Carnival of souls: Tom Neely, Mat Brown, Dave Kiersh, Frank Miller, more

July 5, 2011

* I’m very excited to direct you to my interview with Tom Neely about his new graphic novel The Wolf, which includes a selection of preview pages. The book is Tom’s best, and one of the best of the year.

* When was the last time you were truly amazed by an artist you’d just seen for the first time? For me it was my discovery via Monster Brains of Mat Brown. This stuff is incredible — like the Sistine Chapel painted by an Alien facehugger attached to Geof Darrow. Click through to see it at full size.

I mean, seriously.

* Whoa: Dave Kiersh has an entire blog dedicated to posting his early minicomics in their entirety. My favorites so far are 1998-99’s Quaaludes, 1999’s Young Adult, and 2003’s Amazons, none of which I’ve seen before despite being a fairly dedicated Dave K. fan. It’s amazing to think he hit his teenage-heartbreak sweet spot when he pretty much was a teenager.

* Mmmm, hot licks from Holy Terror by Frank Miller.

* George R.R. Martin’s A Song of Ice and Fire occupies four of the top ten New York Times paperback best sellers right now, including #1. Don’t click the list unless you want the shit spoiled out of books three and four, though.

* Is it just me, or are the Harvey Award nominees better than the Eisner Award nominees this year? Like, insofar as they actually nominated Acme Novelty Library #20 and Love & Rockets: New Stories #3?

* Gabrielle Bell will be posting a diary comic every day for the month of July. Good news for people who like to see new Bell.

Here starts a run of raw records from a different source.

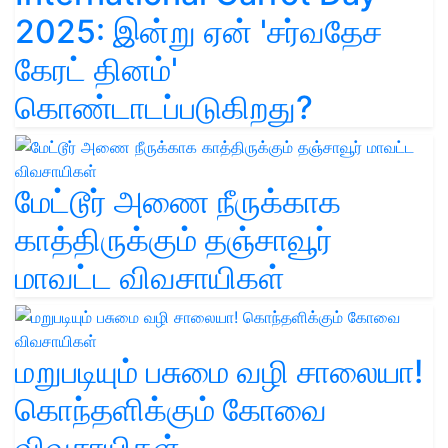
2025: இன்று ஏன் 'சர்வதேச
கேரட் தினம்'
கொண்டாடப்படுகிறது?
மேட்டூர் அணை நீருக்காக
காத்திருக்கும் தஞ்சாவூர்
மாவட்ட விவசாயிகள்
மறுபடியும் பசுமை வழி சாலையா!
கொந்தளிக்கும் கோவை
விவசாயிகள்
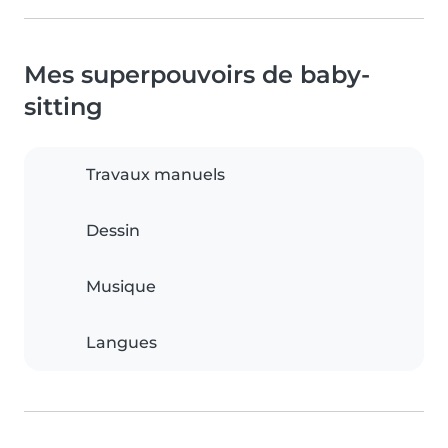
Mes superpouvoirs de baby-
sitting
Travaux manuels
Dessin
Musique
Langues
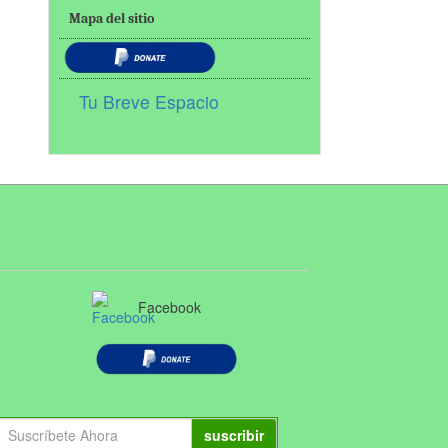
Mapa del sitio
Tu Breve Espacio
Facebook
suscribir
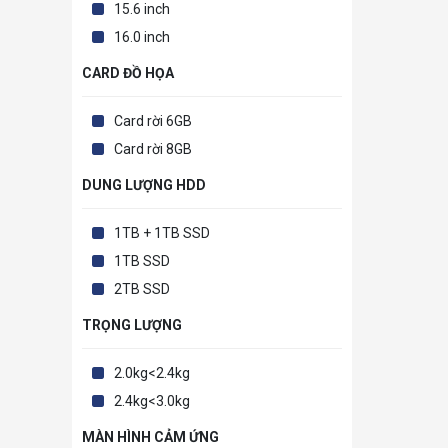
15.6 inch
16.0 inch
CARD ĐỒ HỌA
Card rời 6GB
Card rời 8GB
DUNG LƯỢNG HDD
1TB + 1TB SSD
1TB SSD
2TB SSD
TRỌNG LƯỢNG
2.0kg<2.4kg
2.4kg<3.0kg
MÀN HÌNH CẢM ỨNG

* The Comics Grid’s Kathleen Dunley takes a close look at the overabundance of information in the truly horrifying torture sequence from Brian Chippendale’s Ninja. I’d forgotten how difficult that page was to take.

* I’m actually not nuts about the posts in practice — they feel a bit underbaked, a bit too dependent on the reader sharing certain assumptions about and impressions of any given song — but in theory, the music blog One Week One Band spending seven days talking about David Bowie’s 1990s work (with writer Ian McDuffie) is an exciting prospect to me, since that’s the first David Bowie I knew. Like Tori Amos, Aphex Twin, Pantera, Pink Floyd, Marilyn Manson, Gary Numan, and Joy Division, I got into David Bowie because Trent Reznor was into David Bowie. Earthling was my first Bowie record, and it’s still one of my favorites. It’s so loud!

* Better in practice is Matt Zoller Seitz’s list of The 10 Loudest Movies Ever!! It’s basically seven films that are varying degrees of wonderful and then three piles of shit.

* Uno Moralez’s random
image/gif gallery posts
are really the best bang for your internet buck. Please click the link — if you haven’t seen one of these things, you can’t understand.

* This is almost anticlimactic after the earlier Mat Brown link, but Monster Brains’ Charles James Folkard gallery is lovely as well. Aeron Alfrey’s really been on a hot streak at that site lately.

* Tom Brevoort gives good interview.

Nostalgia is powerful and potent, and it’s one of the things, particularly for the longtime audience, that makes things go. If you can drop in a reference or do a twist or bounce some story point off a comic we fondly remember, we as an audience like it. It works for us. It rewards the investment in the material and the time spent, and it creates a larger sense of involvement than is typically possible in a single TV show or a movie or a novel. It’s one of the things that comics can do with their serial storytelling style that many other forms of entertainment can’t. The danger there is that if you rely on it too much, you’re telling stories only for people who have been reading for 30 years or who are willing to put in the hard work to understand whatever it is you’re talking about – the particular language you’re speaking. That’s the balancing act.

* It’s hard out here for a cartoonist: Theo Ellsworth edition.

* Best of luck to my old Wizard coworker Rick Marshall as he departs MTV’s Splash Page blog.

* Film and culture historian Robert Sklar has died, rather tragically. A part of me will always be a Film Studies student, and that part is very saddened by this.